In Home Caregivers (Au Pair or Nanny) In-home care includes both live-in and live-out nannies and baby-sitters. A nanny may or may not live with the family and could be a part-time or full-time employee. An au pair often works for, and lives as part of, a host family. Typically, au pairs share the family’s responsibility for child care as well as some housework, and receive a small monetary allowance for personal use.
Family Day Care Providers Family day care providers offer care for children in the provider’s home. Requirements differ from state to state. However, the majority of states require providers to be regulated if they are watching more than four children. For additional information on quality family day care providers, contact Bright from the Start.
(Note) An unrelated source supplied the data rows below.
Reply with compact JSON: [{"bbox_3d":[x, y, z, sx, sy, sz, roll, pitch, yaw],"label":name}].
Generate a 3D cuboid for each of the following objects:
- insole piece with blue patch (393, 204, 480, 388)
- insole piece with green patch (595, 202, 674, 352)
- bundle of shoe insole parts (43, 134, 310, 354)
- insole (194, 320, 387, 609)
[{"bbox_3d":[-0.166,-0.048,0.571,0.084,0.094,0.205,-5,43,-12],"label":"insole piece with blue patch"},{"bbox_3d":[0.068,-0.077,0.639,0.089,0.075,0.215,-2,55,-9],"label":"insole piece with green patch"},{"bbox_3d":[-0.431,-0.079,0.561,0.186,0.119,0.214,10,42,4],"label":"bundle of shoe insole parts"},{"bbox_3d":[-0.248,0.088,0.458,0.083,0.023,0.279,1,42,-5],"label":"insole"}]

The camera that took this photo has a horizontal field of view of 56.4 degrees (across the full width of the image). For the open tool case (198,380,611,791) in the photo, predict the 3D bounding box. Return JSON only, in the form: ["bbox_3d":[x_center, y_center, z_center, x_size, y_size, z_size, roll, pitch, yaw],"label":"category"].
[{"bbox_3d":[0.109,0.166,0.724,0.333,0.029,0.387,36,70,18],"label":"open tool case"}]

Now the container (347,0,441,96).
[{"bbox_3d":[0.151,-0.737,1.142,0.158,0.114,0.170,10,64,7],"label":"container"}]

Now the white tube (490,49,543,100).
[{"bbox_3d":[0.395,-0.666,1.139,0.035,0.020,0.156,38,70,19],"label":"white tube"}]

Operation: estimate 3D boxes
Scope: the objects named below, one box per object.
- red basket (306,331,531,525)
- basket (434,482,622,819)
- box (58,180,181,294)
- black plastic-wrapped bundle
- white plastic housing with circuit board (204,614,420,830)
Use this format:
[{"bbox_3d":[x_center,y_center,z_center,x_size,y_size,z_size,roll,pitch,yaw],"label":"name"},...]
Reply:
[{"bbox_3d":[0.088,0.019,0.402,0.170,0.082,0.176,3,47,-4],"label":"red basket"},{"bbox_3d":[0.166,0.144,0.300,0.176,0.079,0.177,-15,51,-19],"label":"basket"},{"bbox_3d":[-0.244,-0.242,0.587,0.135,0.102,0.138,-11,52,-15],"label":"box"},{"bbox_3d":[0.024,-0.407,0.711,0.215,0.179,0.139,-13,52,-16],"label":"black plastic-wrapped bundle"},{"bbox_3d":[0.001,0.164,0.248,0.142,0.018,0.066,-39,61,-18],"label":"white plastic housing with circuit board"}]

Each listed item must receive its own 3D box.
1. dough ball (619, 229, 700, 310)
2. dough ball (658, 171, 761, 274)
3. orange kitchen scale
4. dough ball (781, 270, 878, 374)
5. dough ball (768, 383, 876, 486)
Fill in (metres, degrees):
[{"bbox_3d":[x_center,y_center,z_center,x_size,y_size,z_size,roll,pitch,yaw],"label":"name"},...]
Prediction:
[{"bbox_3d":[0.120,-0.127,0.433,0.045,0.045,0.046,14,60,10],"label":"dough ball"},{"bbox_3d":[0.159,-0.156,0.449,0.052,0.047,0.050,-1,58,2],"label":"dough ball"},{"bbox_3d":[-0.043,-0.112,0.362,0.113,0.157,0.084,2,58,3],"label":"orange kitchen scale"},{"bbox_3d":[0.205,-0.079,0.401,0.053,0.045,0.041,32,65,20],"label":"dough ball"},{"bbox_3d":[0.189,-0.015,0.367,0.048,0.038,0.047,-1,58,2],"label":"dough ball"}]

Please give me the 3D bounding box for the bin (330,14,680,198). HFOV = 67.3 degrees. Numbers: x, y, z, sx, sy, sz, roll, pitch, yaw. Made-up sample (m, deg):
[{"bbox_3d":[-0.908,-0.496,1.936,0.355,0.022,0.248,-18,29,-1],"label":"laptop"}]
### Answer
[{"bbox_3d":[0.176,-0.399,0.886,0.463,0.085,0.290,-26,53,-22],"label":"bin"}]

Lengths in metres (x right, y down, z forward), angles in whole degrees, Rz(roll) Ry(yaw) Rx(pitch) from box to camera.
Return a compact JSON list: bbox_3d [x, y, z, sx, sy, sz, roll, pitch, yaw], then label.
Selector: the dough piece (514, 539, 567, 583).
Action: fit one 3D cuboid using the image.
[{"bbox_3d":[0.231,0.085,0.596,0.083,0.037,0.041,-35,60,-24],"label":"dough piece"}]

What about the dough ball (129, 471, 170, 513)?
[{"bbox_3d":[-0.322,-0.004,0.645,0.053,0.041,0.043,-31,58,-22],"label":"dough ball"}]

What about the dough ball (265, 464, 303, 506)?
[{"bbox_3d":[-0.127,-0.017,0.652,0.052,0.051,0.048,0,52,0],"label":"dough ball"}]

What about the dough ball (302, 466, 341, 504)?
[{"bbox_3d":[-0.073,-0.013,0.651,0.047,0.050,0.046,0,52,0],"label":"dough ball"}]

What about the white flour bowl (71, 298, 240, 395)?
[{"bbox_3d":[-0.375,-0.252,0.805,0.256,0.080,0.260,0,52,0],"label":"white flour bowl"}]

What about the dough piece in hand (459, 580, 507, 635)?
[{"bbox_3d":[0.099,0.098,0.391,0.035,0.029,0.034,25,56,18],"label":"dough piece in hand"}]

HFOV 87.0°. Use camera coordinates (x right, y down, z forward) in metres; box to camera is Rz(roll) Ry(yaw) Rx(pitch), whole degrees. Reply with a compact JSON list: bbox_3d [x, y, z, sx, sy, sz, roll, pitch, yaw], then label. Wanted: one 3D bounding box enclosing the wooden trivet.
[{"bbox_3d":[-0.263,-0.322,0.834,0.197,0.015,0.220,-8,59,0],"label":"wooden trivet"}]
Family or Friend Child care that may take place either in the child’s or the caregiver’s home by a friend or family member.
Pre-Kindergarten (Pre-K) Pre-K provides care to children prior to attending kindergarten. The focus is to help young toddlers prepare for attending school and introduces early academics. Pre-K is typically for children between 4-5 years old. Information on Georgia-funded Pre-K can be found on the Bright from the Start web site.
Before & After School Care Many child care centers provide transportation to and from neighborhood schools, and provide coverage for children when school is not in session and parents are working. Programs are also available in some schools with services contracted with a child care vendor or, in some cases, with the county school system itself. Programs are geared to provide some fun recreational time, along with an opportunity to do homework and have a snack.
Parents Morning Out Parents morning out programs vary greatly and are generally not licensed. They are typically offered by a church, synagogue, or private school. Parent and Mother Morning Out programs are part-time child care programs that allow a parent some time for his/her self and to give a child time to socialize with small groups of other children of the same age. Children are typically between 6 months and 4 years old and are cared for by a child care worker or church member.
Back-up Care / Drop In Some child care centers and family day care providers offer working parents with a back-up plan for days when their regular child care arrangements fall through. Additionally, some centers provide part-time child care for a few hours or a few days a week. Costs, schedules and availability vary greatly in this type of arrangement, but it can be useful for a stay at home parent or someone that works part-time.
Extended Care Some child care centers provide extended day services after regular programming has ended. This is most often seen in centers where Pre-K programs exist since their day is shorter than the parent work day and these children are not yet in school. Additionally, extended care may be offered in centers catering to parents that work alternative work schedules until later in the evening, night shifts or weekends.